In 1939, W H Auden had stated, “Poetry makes nothing happen”, (In Memory of W B Yeats). While it might seem Auden is relegating poetry to margins, making it seem like an elitist, exclusionist activity, he is in fact according it a higher function: poetry inhabits the real, throbbing spaces we believe in, live in, die in too. It doesn’t make things happen, it is the happening.

Bertolt Brecht, on the other hand hems it to a context when he writes: In the dark times/Will there also be singing? /Yes, there will also be singing/About the dark times. Poetry here brings into sharp focus the issues that are ironically thrown into irrelevance in the dark times — the natural, human, rational voices, crushed at the hands of fascism and intolerance. It is writing in relief on the walls of disorder

In the introduction to the book, Why I Write: New and Selected Poems by the renowned poet, K. Satchidanandan, he remarks that he writes poetry to escape the “vile ordinariness of the tiringly humdrum everyday world”. In one of his poems, he writes: My grandmother dried up, burst / Her seeds flew out of the windows / The sun came and the rain one seedling grew up into a tree / Whose lusts bore me / How can I help writing poems / About monkeys with teeth of gold,  (Granny)

Patterns can at times be soothing and a cause for pleasure. A lot of poets have celebrated the ordinary and the quotidian in modern poetry, Jane Kenyon being one such. Her poetry is simple, sparse yet emotionally resonant.

Remembered for her stoic portraits of domestic and rural life, in one of these kinds of portrayals that ends in an insight, Kenyon writes: 

I washed a load of clothes /and hung them out to dry/Then I went up to town and busied myself all day/The sleeve of your best shirt /rose ceremonious/when I drove in; our night- clothes twined and untwined in /a little gust of wind. (Alone for a week) 

Poetry, though, is much more than words strewn together. Poets can be seen as more earnest than prose writers for they cannot fabricate things, only feel and replicate them in the rhythm of their words.
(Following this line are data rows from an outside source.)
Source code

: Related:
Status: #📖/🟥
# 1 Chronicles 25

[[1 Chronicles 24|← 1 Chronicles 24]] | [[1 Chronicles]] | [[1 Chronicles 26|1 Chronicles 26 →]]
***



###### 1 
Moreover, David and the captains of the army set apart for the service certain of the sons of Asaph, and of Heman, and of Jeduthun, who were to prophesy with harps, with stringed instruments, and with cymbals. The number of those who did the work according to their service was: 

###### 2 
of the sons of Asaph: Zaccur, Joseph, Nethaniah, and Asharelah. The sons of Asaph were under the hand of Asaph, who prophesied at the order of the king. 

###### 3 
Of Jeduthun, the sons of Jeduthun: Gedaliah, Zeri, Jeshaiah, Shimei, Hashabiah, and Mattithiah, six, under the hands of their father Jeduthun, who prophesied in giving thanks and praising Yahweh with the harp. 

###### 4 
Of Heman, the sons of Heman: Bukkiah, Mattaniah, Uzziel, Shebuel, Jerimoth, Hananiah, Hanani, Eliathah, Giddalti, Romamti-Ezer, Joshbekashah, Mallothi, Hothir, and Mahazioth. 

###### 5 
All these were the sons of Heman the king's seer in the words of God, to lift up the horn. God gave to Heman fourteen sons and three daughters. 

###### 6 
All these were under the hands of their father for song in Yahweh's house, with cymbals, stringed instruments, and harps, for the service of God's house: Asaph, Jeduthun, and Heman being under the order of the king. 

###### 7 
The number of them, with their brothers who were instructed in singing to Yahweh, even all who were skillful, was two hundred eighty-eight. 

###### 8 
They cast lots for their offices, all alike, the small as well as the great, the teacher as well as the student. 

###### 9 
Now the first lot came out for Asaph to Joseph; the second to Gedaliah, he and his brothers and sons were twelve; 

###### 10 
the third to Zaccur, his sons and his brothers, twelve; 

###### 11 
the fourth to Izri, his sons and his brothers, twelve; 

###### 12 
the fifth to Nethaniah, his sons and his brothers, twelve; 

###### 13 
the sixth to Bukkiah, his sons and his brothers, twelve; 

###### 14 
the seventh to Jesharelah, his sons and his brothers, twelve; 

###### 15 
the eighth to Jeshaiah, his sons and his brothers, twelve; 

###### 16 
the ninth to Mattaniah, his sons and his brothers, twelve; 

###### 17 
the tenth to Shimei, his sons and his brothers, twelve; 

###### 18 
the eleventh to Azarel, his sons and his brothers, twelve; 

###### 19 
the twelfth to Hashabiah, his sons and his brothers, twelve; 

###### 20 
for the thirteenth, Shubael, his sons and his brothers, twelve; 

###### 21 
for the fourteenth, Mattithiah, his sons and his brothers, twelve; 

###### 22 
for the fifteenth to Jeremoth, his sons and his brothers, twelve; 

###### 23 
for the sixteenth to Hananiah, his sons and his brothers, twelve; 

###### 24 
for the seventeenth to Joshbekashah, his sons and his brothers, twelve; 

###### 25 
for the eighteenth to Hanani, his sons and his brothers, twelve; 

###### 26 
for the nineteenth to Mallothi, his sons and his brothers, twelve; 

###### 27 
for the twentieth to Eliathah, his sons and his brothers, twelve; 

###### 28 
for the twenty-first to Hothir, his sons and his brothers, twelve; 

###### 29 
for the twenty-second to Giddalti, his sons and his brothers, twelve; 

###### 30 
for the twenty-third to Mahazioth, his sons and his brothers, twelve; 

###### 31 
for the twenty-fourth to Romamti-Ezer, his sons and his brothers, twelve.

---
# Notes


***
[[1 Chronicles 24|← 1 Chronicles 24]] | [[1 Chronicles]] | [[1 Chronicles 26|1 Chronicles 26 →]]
It is a good idea to liberate ourselves from the syndrome of idealising poetry, and recognise it as a power intertwined with the history, politics and cartography of its times. It is no more universal than histories and myths are universal. Neither is it a healing ointment to be applied to our scars and wounds.

Great poetry has the power to start a fire in our minds, to ignite it in imperceptible ways. You may pick up Mary Oliver, Plath, Wordsworth, Rumi, Neruda or Ghalib or Faiz — suddenly you find yourself blown into a world full of awe, terror, wonder, marvel, deep sorrow, and joy. The strength of powerful poetry comes from its intimacy – the way it makes us apprehend the most elusive and ephemeral of experiences and helps us make connections that result in a sense of deep wonder and self-discovery. Some times, it even changes the way we see the world, adding an “eternal seductiveness” to it, in Jean Giraudoux’s words.

Emily Dickinson had written a long time ago, “If I feel physically as if the top of my head were taken off, I know that is poetry.”  More so, if it is heard in the darker times.